---------- Document section

Re: [linux-lvm] LVM 0.8 and reiser filesystem

From: Jos Visser <josv@osp.nl>
To: Andi Kleen <ak@suse.de>
Cc: linux-lvm@msede.com
Subject: Re: [linux-lvm] LVM 0.8 and reiser filesystem
Date: Wed, 7 Jun 2000 18:04:55 +0200	[thread overview]
Message-ID: <20000607180455.Y3279@jadzia.josv.com> (raw)
In-Reply-To: <20000607145954.A22712@gruyere.muc.suse.de>; from ak@suse.de on Wed, Jun 07, 2000 at 02:59:54PM +0200

And thus it came to pass that Andi Kleen wrote:
(on Wed, Jun 07, 2000 at 02:59:54PM +0200 to be exact)

> On Wed, Jun 07, 2000 at 02:00:43PM +0200, Luca Berra wrote:
> > On Tue, Jun 06, 2000 at 06:41:38PM +0200, Andi Kleen wrote:
> > > On a real production system you probably should not use software RAID1
> > > or RAID5 though. It is unreliable in the crash case though because
> > > it does not support data logging. In this case a hardware RAID controller
> > > is the better alternative. Of course you can run LVM on top of it.
> > I fail to get your point, what makes hw raid more reliable than sw raid?
> > why are you saying that sw raid is unreliable.
> 
> RAID1 and RAID5 require atomic update of several blocks (parity or mirror
> blocks). If the machine crashes inbetween writing such an atomic update
> it gets inconsistent.

--------------------
---------- Extracted data

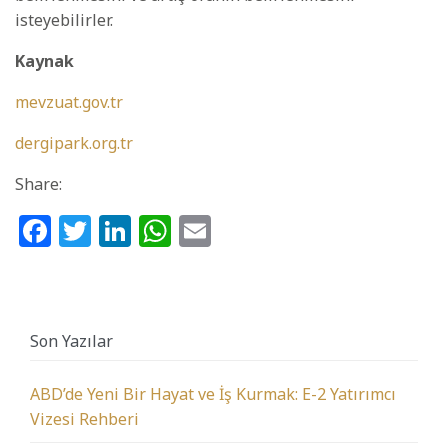
isteyebilirler.
Kaynak
mevzuat.gov.tr
dergipark.org.tr
Share:
Facebook
Twitter
LinkedIn
WhatsApp
Email
Son Yazılar
ABD’de Yeni Bir Hayat ve İş Kurmak: E-2 Yatırımcı
Vizesi Rehberi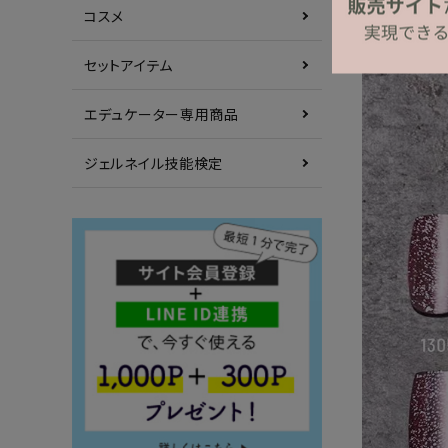
コスメ
セットアイテム
エデュケーター専用商品
ジェルネイル技能検定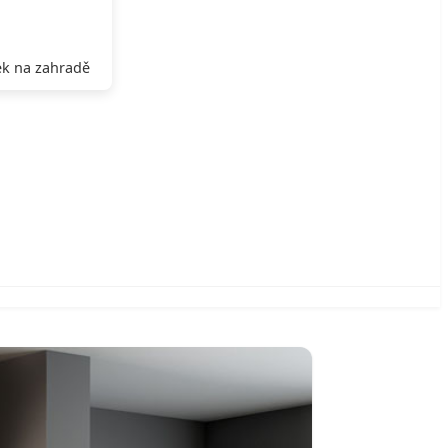
k na zahradě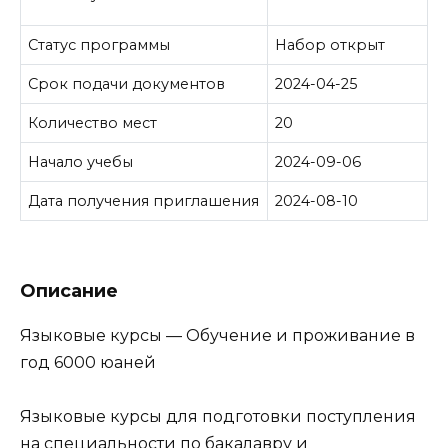
Статус программы
Набор открыт
Срок подачи документов
2024-04-25
Количество мест
20
Начало учебы
2024-09-06
Дата получения приглашения
2024-08-10
Описание
Языковые курсы — Обучение и проживание в
год 6000 юаней
Языковые курсы для подготовки поступления
на специальности по бакалавру и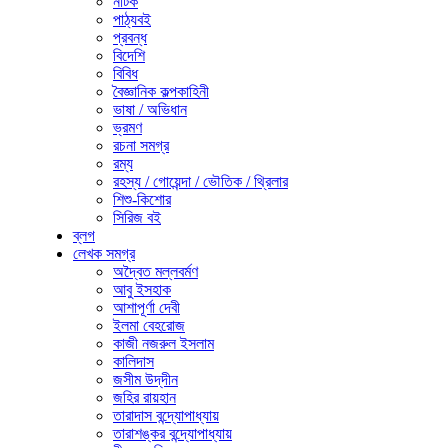
নাটক
পাঠ্যবই
প্রবন্ধ
বিদেশি
বিবিধ
বৈজ্ঞানিক কল্পকাহিনী
ভাষা / অভিধান
ভ্রমণ
রচনা সমগ্র
রম্য
রহস্য / গোয়েন্দা / ভৌতিক / থ্রিলার
শিশু-কিশোর
সিরিজ বই
ব্লগ
লেখক সমগ্র
অদ্বৈত মল্লবর্মণ
আবু ইসহাক
আশাপূর্ণা দেবী
ইলমা বেহরোজ
কাজী নজরুল ইসলাম
কালিদাস
জসীম উদ্‌দীন
জহির রায়হান
তারাদাস বন্দ্যোপাধ্যায়
তারাশঙ্কর বন্দ্যোপাধ্যায়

--------------------

### Required actions
**1.** In the thread on LVM 0.8 and the reiser filesystem, rewrite the paragraph beginning "RAID1 and RAID5 require atomic update" in a single shorter sentence that keeps its main facts.
**2.** Write the next part of the thread on LVM 0.8 and the reiser filesystem, picking up after its last sentence.

### Responses
**1.** RAID1 and RAID5 must update several parity or mirror blocks atomically, so a crash partway through such an update leaves them inconsistent.

**2.**
> 
> In RAID5 that is very bad (e.g. when the parity block is not uptodate
> and another block is unreadable) you get silent data corruption. In
> RAID1 with a slave device you at worst get oudated data (may cause
> problems with journaled file systems or programs that fsync/O_SYNC
> really guarantee stable on disk storage). raidcheck can fix that in
> a lot of cases, but not in all: sometimes it cannot decide if a 
> block contains old or new data. 
> 
> Hardware RAID usually avoids the problem by using a battery backed 
> log device for atomic updates. Software Raid could do the same
> by logging block updates in a log (e.g. together with the journaled
> file system), but that is not implemented in Linux ATM. It would
> also be a severe performance hit.

The way HP's logical volume manager does it is by maintaining a kind of 
data log somewhere in the volume metadata.  This log (let's call it the 
Mirror Write Cache) is effectively a bitmap which keeps track of which 
blocks in the logical volume are hit by a write.  The unit of 
granularity here is not an individual block, but something that is 
called a Large Track Group (LTG, let's say a couple of MB).  Whenever 
all parallel writes are finished, the corresponding LTG bit in the MWC 
is cleared and the MWC on disk is (eventually) updated.

After a crash when the Volume Group is activated, all copies (plexes)
of a volume must be synchronized. The VM software inspects the MWC, and
then knows which blocks might be out of sync across the plexes. Only
these blocks are then synchronized using a read from the preferred plex
and write to all other plexes. The MWC is used to prevent a full sync
after a crash.

++Jos

-- 
The InSANE quiz master is always right!
(or was it the other way round? :-)